The developer mailing list for MaidSafe stands at over a thousand, with hundreds of projects in active development. Later in the year Lambert will be raising developer awareness further at Mobile World Congress and at Collision in Las Vegas. “It’s really a year of launching the network and then raising awareness to all the appropriate groups.”
Beyond those mailing list figures, statistics may prove hard to provide after the launch of the SAFE network.
“Interestingly, we’re possibly never going to know a huge amount more, because we’ll be able to estimate the number of nodes in the network, but it’s so anonymous that not only do we not know who our users are, we’ll only be able to estimate how many we have. And we’ll probably need to do that by trying to estimate how many [Safecoins] have been generated.”
A tentative apocalypse
Whilst clearly visionary, both Nick Lambert and David Irvine approach the semi-apocalyptic possibilities of a high-traction ‘ISP-free internet’ with a measure of reserve. Regarding cross-over initiatives such as Vitalik Buterin ‘s Ethereum and IBM’s Adept, Lambert envisions a great deal more academic-style cooperation before competition becomes an issue: “It’s all so small and so nascent,” he says, “that it’s hard to really see people as competitors right now.

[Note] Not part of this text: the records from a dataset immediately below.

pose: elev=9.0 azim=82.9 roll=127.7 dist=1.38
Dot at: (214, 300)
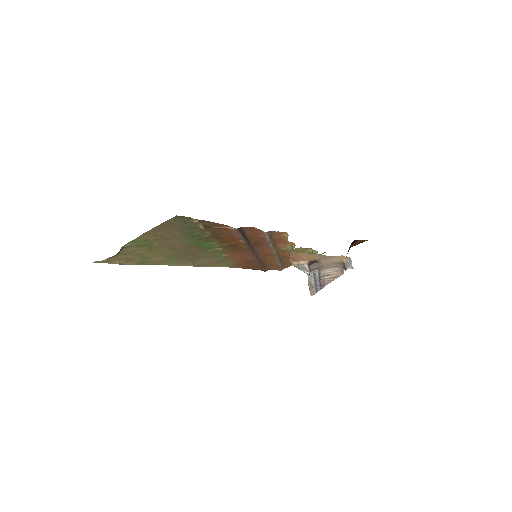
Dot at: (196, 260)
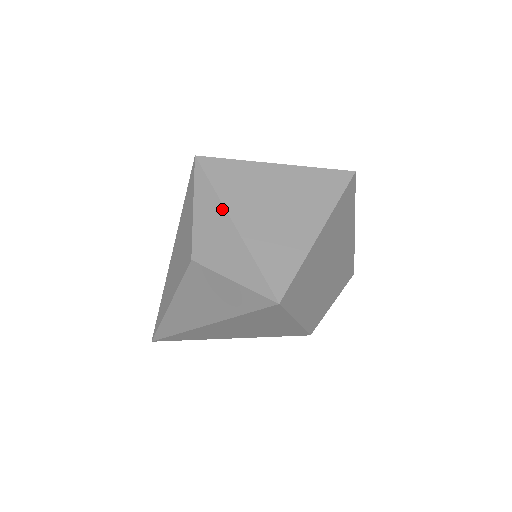
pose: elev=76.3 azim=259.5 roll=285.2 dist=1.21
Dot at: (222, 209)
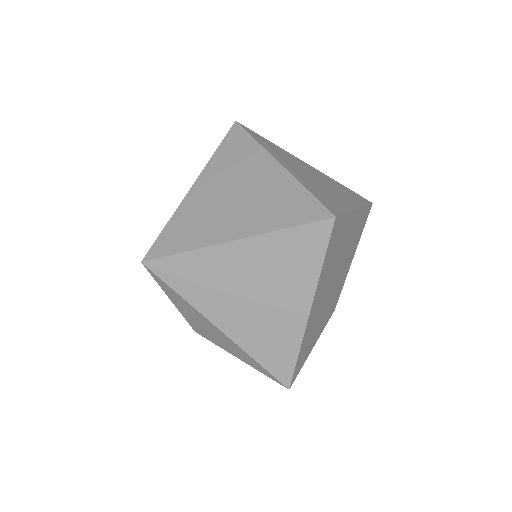
Dot at: (199, 314)
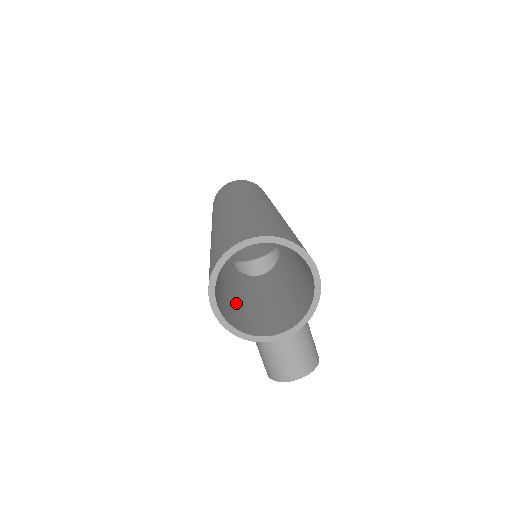
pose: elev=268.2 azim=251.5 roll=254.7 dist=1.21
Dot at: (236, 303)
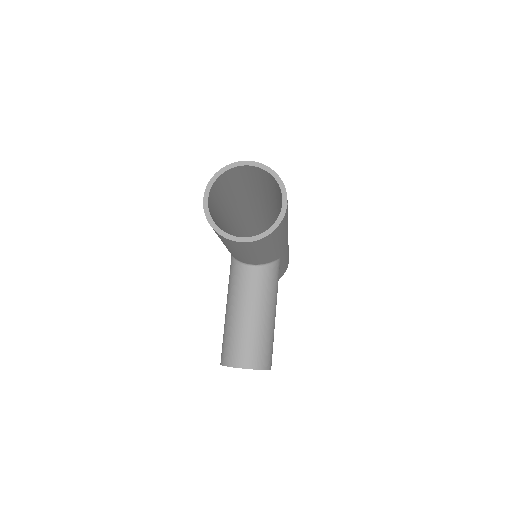
Dot at: occluded
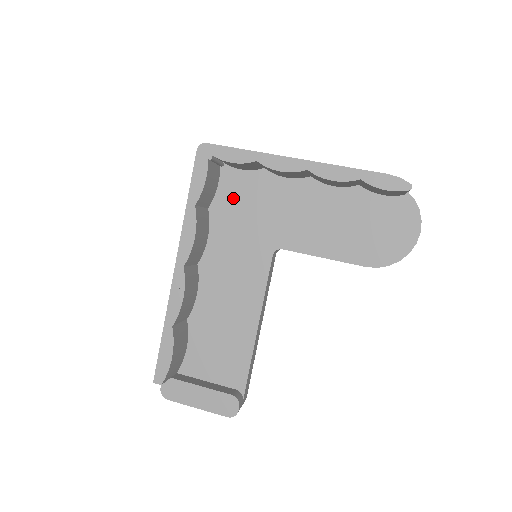
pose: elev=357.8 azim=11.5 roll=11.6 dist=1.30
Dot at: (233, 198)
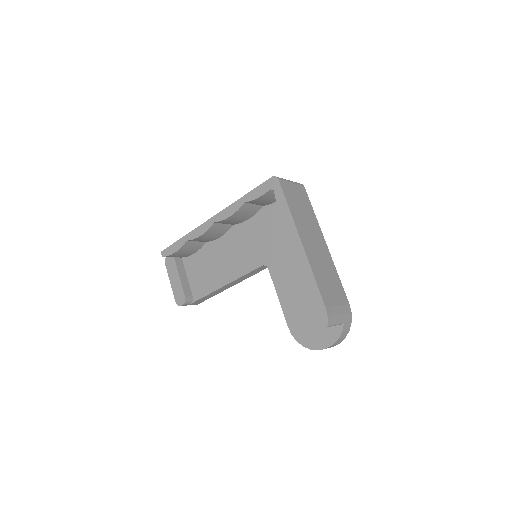
Dot at: (277, 216)
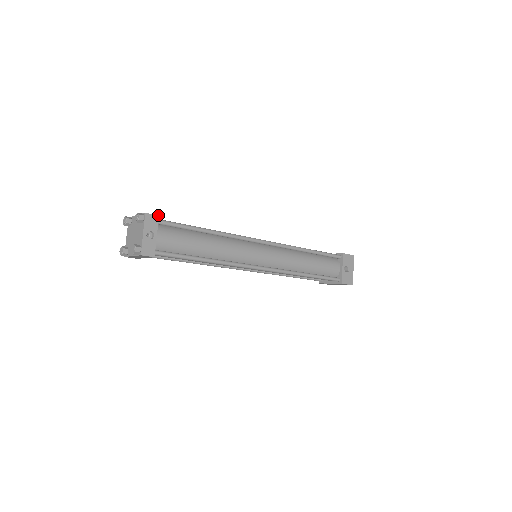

“We were actually bouncing a lot of emails back and forth with Vitalik Buterin this week on consensus mechanisms, and just sharing some ideas. So for me it doesn’t feel like we’re competing; it feels like we’re sharing information. Whether that remains the case as we move forward and become commercial entities is difficult to say. But it doesn’t feel that way just now.”
“I’m not sure if [Adept] represents a serious attempt by IBM to say that they see the Internet of Things becoming and being served by a decentralised network, or whether that was a marketing exercise designed to appeal to the Bitcoin community. I’ve read both the IBM Device Democracy paper and also the Adept paper, and it really is very interesting. And it’s encouraging. If that is a serious attempt, it really is a good thing.”
As to whether Mesh is the future of communications in general, Lambert says: “It’s certainly one way to get around ISPs. I think getting Mesh to the state where the ISPs are right now, that’s a number of years away. It has the potential, and there are lots of different projects talking about satellites being used.
“Whether it’s Mesh or whether it’s the internet served from space, I think the future is not ISPs, for sure.”